Before the development of MLN4924 as a specific inhibitor of NEDD8 activating enzyme, therapeutic significance of CRL complexes was investigated using siRNA-mediated knocking down of certain components in the CRL complex. The RING component of the CRL complex Rbx1 was shown to be up-regulated in multiple cancer cell lines and primary tumor tissues (Jia et al. 2009). Meanwhile, siRNA-mediated Rbx1 knockdown induced apoptosis, senescence and autophagy, indicating the critical role of CRL complexes in sustaining tumor cell growth (Jia et al. 2011a, b; Yang et al. 2013). Further studies on Rbx2 showed the relevance of pro-apoptotic factor NOXA in mediating cytotoxicity of CRL inhibition (Jia et al. 2010). Also siRNA mediated Skp2 knockdown has been well studied to have potent anti-tumor effects (Katagiri et al. 2006). All these studies on the role of CRL complex in tumor cells paved the way for the development and clinical evaluation of MLN4924 as a therapeutic agent targeting CRL complexes. The development of MLN4924 further highlighted the UPS system as a ‘drugable’ target for human malignancy treatment, although the detailed molecular understanding of how MLN4924 exerts its cytotoxicity remains largely unknown. In this article, we summarized/reviewed the most recent cytotoxic mechanisms proposed underlying the potent anti-tumor activity of NEDDylation inhibition.

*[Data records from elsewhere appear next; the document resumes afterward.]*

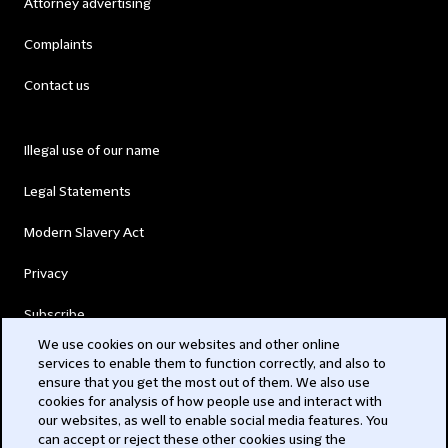
Attorney advertising
Complaints
Contact us
Illegal use of our name
Legal Statements
Modern Slavery Act
Privacy
Subscribe
We use cookies on our websites and other online
services to enable them to function correctly, and also to
© 2026 Clifford Chance
ensure that you get the most out of them. We also use
cookies for analysis of how people use and interact with
our websites, as well to enable social media features. You
can accept or reject these other cookies using the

However, given that CRLs are responsible for about 20 % of UPS-mediated protein turnover, certain oncogenic substrates may also accumulate with MLN4924 treatment. For instance, Hypoxia-inducible factor-1α (HIF-1α) is a well-documented substrate of pVHL-associated SCF ubiquitin ligase complex (Lisztwan et al. 1999), although most recent studies on the impact of MLN4924 on angiogenesis showed that NEDDylation inhibition could efficiently inhibit tumor vascularization process by inducing RhoA accumulation (Yao et al. 2014). Also, components in the tumorigenic Wnt signaling pathway, including the Dishevelled protein that integrates extra-cellular stimulus to activate Wnt pathway and β-catenin a key transcriptional factor activation of which will promote cell proliferation and invasion, are also well-established as substrates of CRLs (Angers et al. 2006; Gao and Chen 2010; Su et al. 2003). Currently, there is no study evaluating the impact of the stabilization of these oncogenic proteins upon MLN4924 treatment. Given the critical role HIF-1α and Wnt pathway plays in tumorigenic vascular remodeling, complex in vivo micro-environment that nourish the tumor cells will also be affected with stabilization of these oncogenic proteins (Semenza 2003; Easwaran et al. 2003). Induction of apoptosis or senescence by MLN4924 results in a permanent change of the tumor cell. Similarly, oncogenic proteins are permanently altered by mutation or amplification in order to promote tumor growth. Whether the transient stabilization of these oncogenic proteins is sufficient to impact tumor cell growth in such a way as to alter the prognosis of patients warrants further study. Consequently, a more detailed mechanistic understanding of the cytotoxicity of MLN4924 is required to fully evaluate the therapeutic significance MLN4924 as a new generation of targeted treatment for human malignancy.